A opção da banda vem dando tão certo que eles já foram escolhidos pelo The Cure para abrir shows, e em We were just here, seu terceiro disco, escapam completamente de qualquer rótulo musical unindo vários elementos. Pollyanna, na abertura, poderia até ser uma canção do The Cure ou até do Jesus and Mary Chain: tem início ruidoso, bateria maquínica, teclados, ruído de vento – como se algo cobrisse tudo – e vocal doce, quase bossanovístico. A letra dessa música, assim como de boa parte do disco, é um primor de poesia e contemplação: “quando você vai brincar / onde os pássaros mais doces choram? / estou vendo, não sonhando / estou vendo, não sonhando agora”.

  • Ouvimos: Equipe de Foot – Small talk

Não é escapismo, já que parece um doce encontro com a realidade. E que surge também na viagem sonora fantasmagórica de Endless deathless, no quase trip hop + shoegaze de Silver (cuja letra absolutamente psicodélica diz: “luzes prateadas dançando ao redor do seu rosto / não consigo acompanhar o ritmo”) e no dream pop tranquilo de Dreamer. Já a faixa-título é quase hi-NRG, dançante, com início eletronificado e synthpopizado, só que tudo bastante sonhador e psicodélico – encerrando com uma rajada de microfonia daquelas.

Uma ouvida com atenção no Just Mustard revela que o som deles tem bastante a ver com uma certa onda que tomou conta do rock inglês e norte-americano nos anos 1980. Foi quando de uma hora para outra começaram a falar em neo-psicodelia e várias bandas apareciam unindo climas pós-punk a vibrações bem sixties – bandas como Primal Scream, The Pastels e até mesmo o Jesus and Mary Chain tinham a ver com isso.

Essa onda surge no clima enevoado, quase como se você tivesse dificuldade para enxergar na neblina, de Somewhere.

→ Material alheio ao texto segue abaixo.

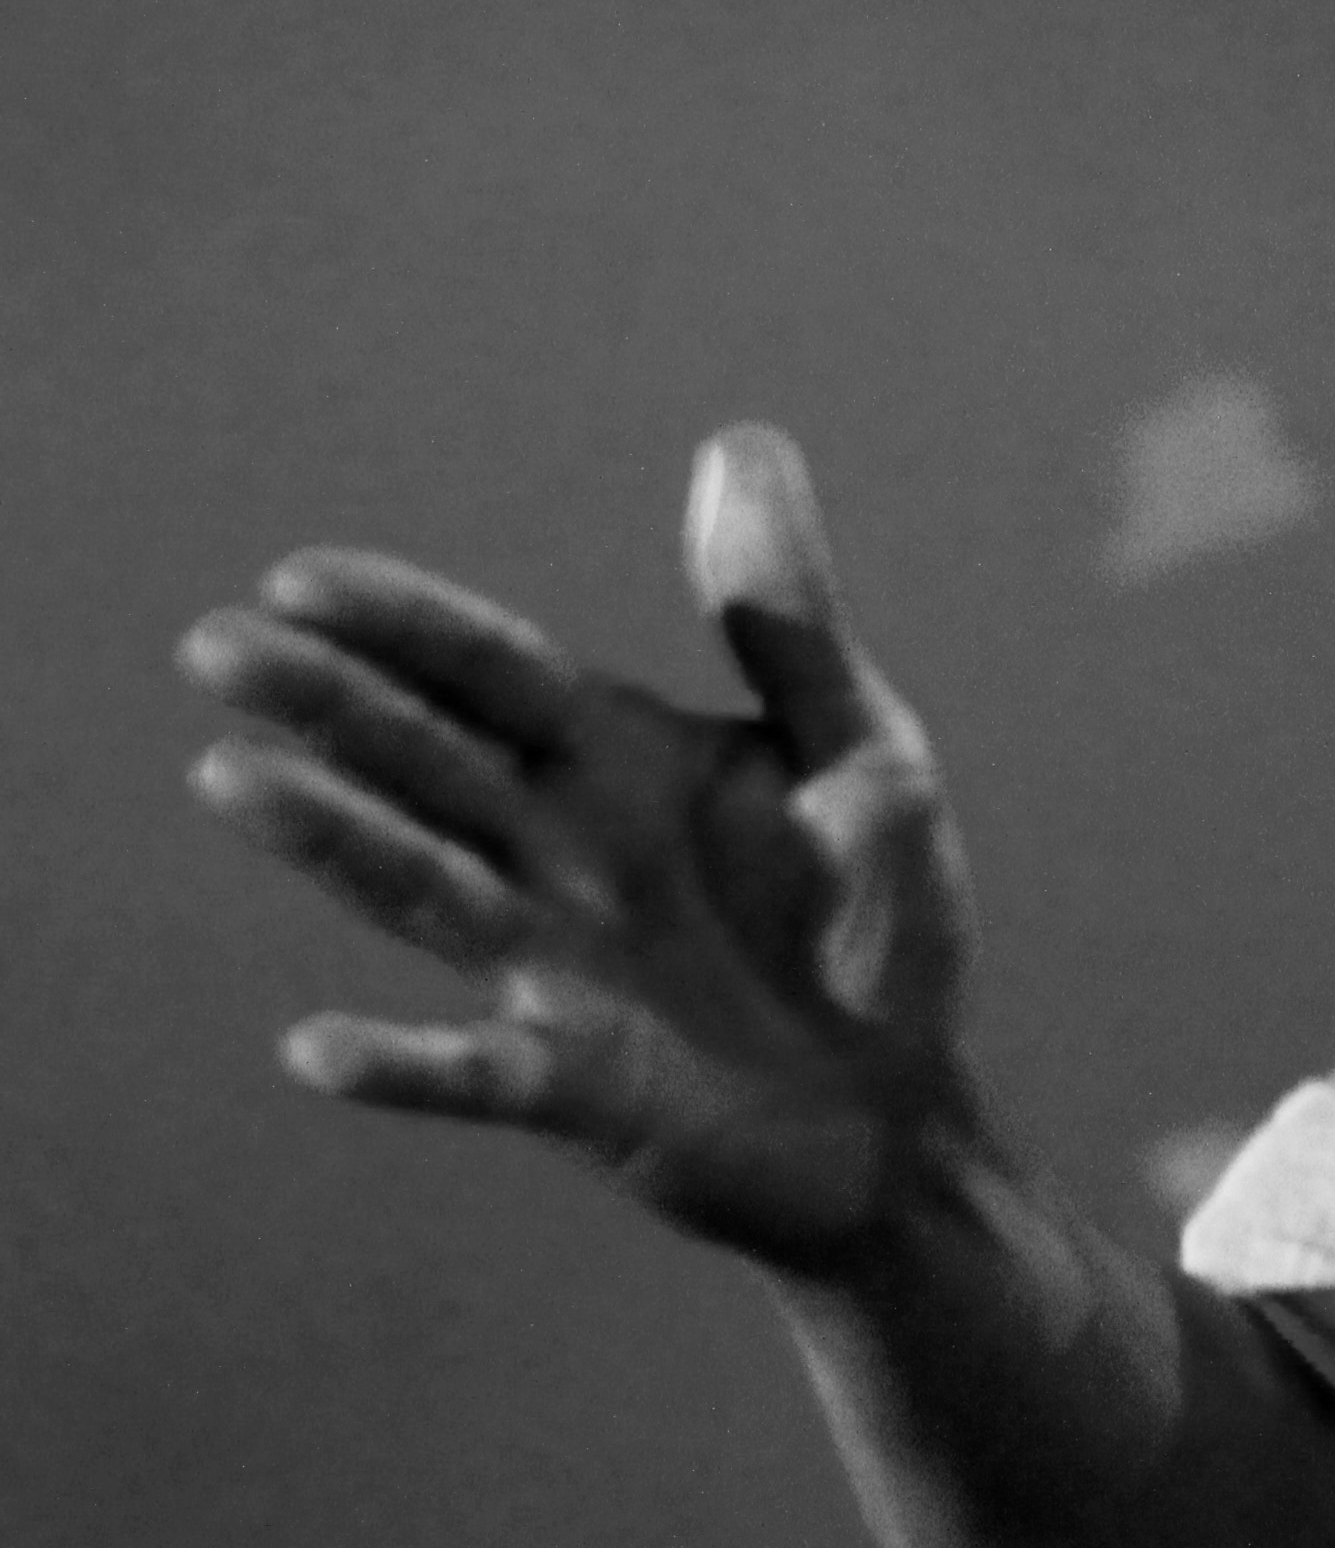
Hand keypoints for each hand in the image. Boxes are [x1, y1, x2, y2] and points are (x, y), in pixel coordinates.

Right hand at [178, 425, 984, 1276]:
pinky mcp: (578, 1089)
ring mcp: (554, 972)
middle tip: (219, 647)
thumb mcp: (862, 746)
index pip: (491, 673)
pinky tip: (323, 1048)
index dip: (405, 624)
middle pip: (428, 762)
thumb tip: (736, 440)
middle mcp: (561, 856)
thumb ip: (789, 616)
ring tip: (232, 777)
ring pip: (424, 890)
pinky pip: (477, 1077)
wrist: (903, 1107)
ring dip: (332, 841)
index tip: (298, 578)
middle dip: (330, 705)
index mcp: (621, 764)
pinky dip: (402, 1065)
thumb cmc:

Também está no drone, que chega a lembrar uma orquestra se aquecendo, que toma conta de The steps. Por outro lado, We were just here é inteirinho baseado numa espécie de som de ferro rangendo, que aparece em várias faixas, e ganha mais espaço em Out of heaven, a última faixa. Um lado pós-punk também vai surgindo em canções como Dandelion e That I might not see. Essas faces, juntas e equilibradas, formam o clima sonoro de uma das bandas mais legais da atualidade.